The moment Jack Peris arrived at Moorabbin to begin preseason before a 2022 rookie year, the young Iwatja, Yawuru and Gidja man, thousands of kilometres from country, felt right at home.
Not because the local Kulin word of moorooboon at St Kilda's home base translates to resting place.
The visitor to Boonwurrong lands only had to look around the locker room.
St Kilda is a club that carries inclusive pride in its Indigenous history.
The club has gone only five years – through 1981-83, and in 2001 and again in 2015 – over its past 50 seasons since Robert Muir's debut without Aboriginal representation.
Last year the Saints ran out a club record seven Indigenous players in a single match.
It fell one man short of equalling the VFL/AFL record that Fremantle set in 2017.
That day Marcus Windhager debuted against Hawthorn to join Bradley Hill, Nasiah Wanganeen-Milera, Jade Gresham, Paddy Ryder, Ben Long and Jarrod Lienert in a side that was still the highest Aboriginal numbers from a Victorian club in 125 years.

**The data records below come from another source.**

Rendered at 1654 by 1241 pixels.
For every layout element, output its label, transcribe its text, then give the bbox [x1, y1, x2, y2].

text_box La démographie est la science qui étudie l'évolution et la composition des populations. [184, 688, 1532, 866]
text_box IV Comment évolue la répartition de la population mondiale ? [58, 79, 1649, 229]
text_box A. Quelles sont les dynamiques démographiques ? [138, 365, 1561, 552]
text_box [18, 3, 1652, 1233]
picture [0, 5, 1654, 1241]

By convention rather than chance, Peris was left biding his time on the MCG sidelines from the Saints rookie list, the only one of that mob that didn't play on April 10, 2022.
But things have turned around for the 20-year-old from Nightcliff since 14 months on strolling out in his first appearance.
Peris, in part, puts that down to a brotherhood with the sublime Wanganeen-Milera, the fierce Windhager and the raw Buddy-like Isaac Keeler.
Hill, the veteran of three AFL clubs and 230 games, looks on the young quartet like the club elder that Ryder, his first cousin, did the previous three seasons.
"We've got our own bit of a footy academy going, which is helping each other drive up standards and keep each other accountable – stuff like that," Peris says.
"We seem to be getting better every week."
Their pact is to create their own piece of history.
The immediate first step is to drive St Kilda back into playing the 2023 finals for just the second time in 13 seasons.
Peris and Keeler are doing that in the VFL: pressuring incumbent teammates from the outside.
But Wanganeen-Milera is truly one of the stars for the Saints – the club his stepfather Terry Milera ran around for a couple of years – while Windhager has returned from injury back to his pressuring best amid just their second season.
Peris says this personal academy feels, "our best can take it up to any other team in the competition".
"The best thing is to come into the club every day and really learn with each other," he added.
"There's some exceptional talents, but the amount of hard work all of us young boys are putting in every day, it's awesome to see and be a part of."